Google Reportedly Cuts Smart TV Budget to Prioritize AI and YouTube

By Maham Fatima | June 25, 2025, 3:51 PM

Alphabet Inc. (NASDAQ:GOOGL) is one of the best US tech stocks to buy now. On June 23, Google reportedly reduced its investment in its smart TV division, specifically cutting the budget for Google TV and Android TV by 10%. The reduction amounts to tens of millions of dollars from an annual budget that was previously under $500 million.

The cuts have affected the smart TV teams, which are responsible for powering smart TV platforms used by brands such as Sony, Hisense, and TCL, as well as supporting Google’s own TV devices.
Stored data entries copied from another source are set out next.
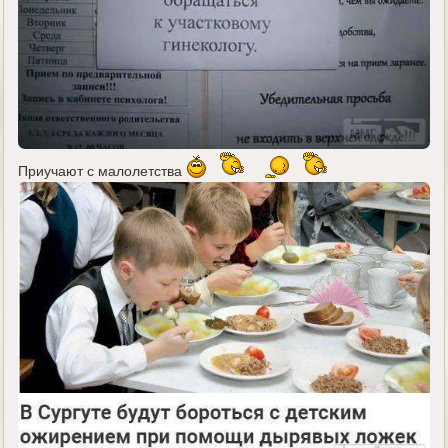
Приучают с малолетства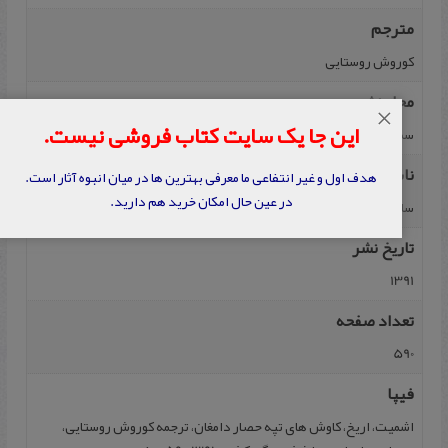
مترجم
کوروش روستایی
محل نشر
×
این جا یک سایت کتاب فروشی نیست.
سمنان
ناشر
هدف اول و غیر انتفاعی ما معرفی بهترین ها در میان انبوه آثار است.
در عین حال امکان خرید هم دارید.
سازمان میراث فرهنگی کشور
تاریخ نشر
1391
تعداد صفحه
590
فیپا
اشمیت، اریخ، کاوش های تپه حصار دامغان، ترجمه کوروش روستایی،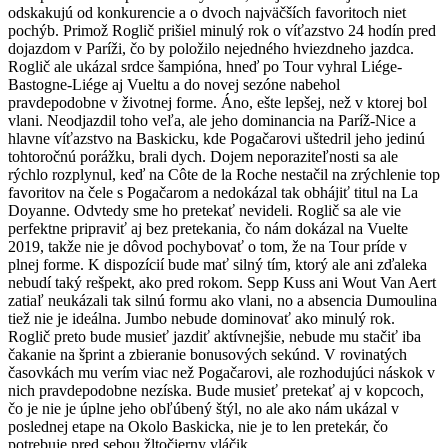
odskakujú od konkurencie a o dvoch najväčších favoritoch niet
pochýb. Primož Roglič prišiel minulý rok o víťazstvo 24 hodín pred
dojazdom v Paríži, čo by položilo nejedného hviezdneho jazdca.
Roglič ale ukázal srdce šampióna, hneď po Tour vyhral Liége-
Bastogne-Liége aj Vueltu a do novej sezóne nabehol
pravdepodobne v životnej forme. Áno, ešte lepšej, než v ktorej bol
vlani. Neodjazdil toho veľa, ale jeho dominancia na Paríž-Nice a
hlavne víťazstvo na Baskicku, kde Pogačarovi uštedril jeho jedinú
tohtoročnú porážku, brali dych. Dojem neporaziteľnosti sa ale
rýchlo rozplynul, keď na Côte de la Roche nestačil na zrýchlenie top
favoritov na čele s Pogačarom a nedokázal tak obhájiť titul na La
Doyanne. Odvtedy sme ho pretekať nevideli. Roglič sa ale vie
perfektne pripraviť aj bez pretekania, čo nám dokázal na Vuelte
2019, takže nie je dôvod pochybovať o tom, že na Tour príde v
plnej forme. K dispozícií bude mať silný tím, ktorý ale ani zďaleka
nebudí taký rešpekt, ako pred rokom. Sepp Kuss ani Wout Van Aert
zatiaľ neukázali tak silnú formu ako vlani, no a absencia Dumoulina
tiež nie je ideálna. Jumbo nebude dominovať ako minulý rok.
Roglič preto bude musieť jazdiť aktívnejšie, nebude mu stačiť iba
čakanie na šprint a zbieranie bonusových sekúnd. V rovinatých
časovkách mu verím viac než Pogačarovi, ale rozhodujúci náskok v
nich pravdepodobne nezíska. Bude musieť pretekať aj v kopcoch,
čo je nie je úplne jeho obľúbený štýl, no ale ako nám ukázal v
poslednej etape na Okolo Baskicka, nie je to len pretekár, čo
potrebuje pred sebou žltočierny vláčik.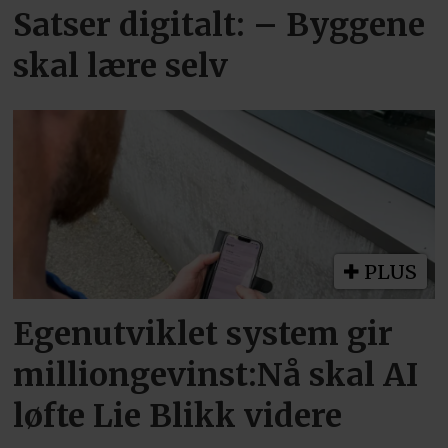
Satser digitalt: – Byggene
skal lære selv
PLUS
Egenutviklet system gir
milliongevinst:Nå skal AI
løfte Lie Blikk videre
Up to a quarter of the ~300-person team may have been impacted by layoffs or internal restructuring. However, Google also plans to expand the team in some regions, particularly in India.

Google Reportedly Cuts Smart TV Budget to Prioritize AI and YouTube
A user's hands typing a search query into a Google Search box, emphasizing the company's search capabilities.

The shift aligns with Google’s prioritization of Gemini, as the company increases its budget for AI efforts. The reduction in Google TV’s budget also coincides with a focus on YouTube.

Alphabet Inc. (NASDAQ:GOOGL) offers various products and platforms through Google Services, Google Cloud, and Other Bets segments.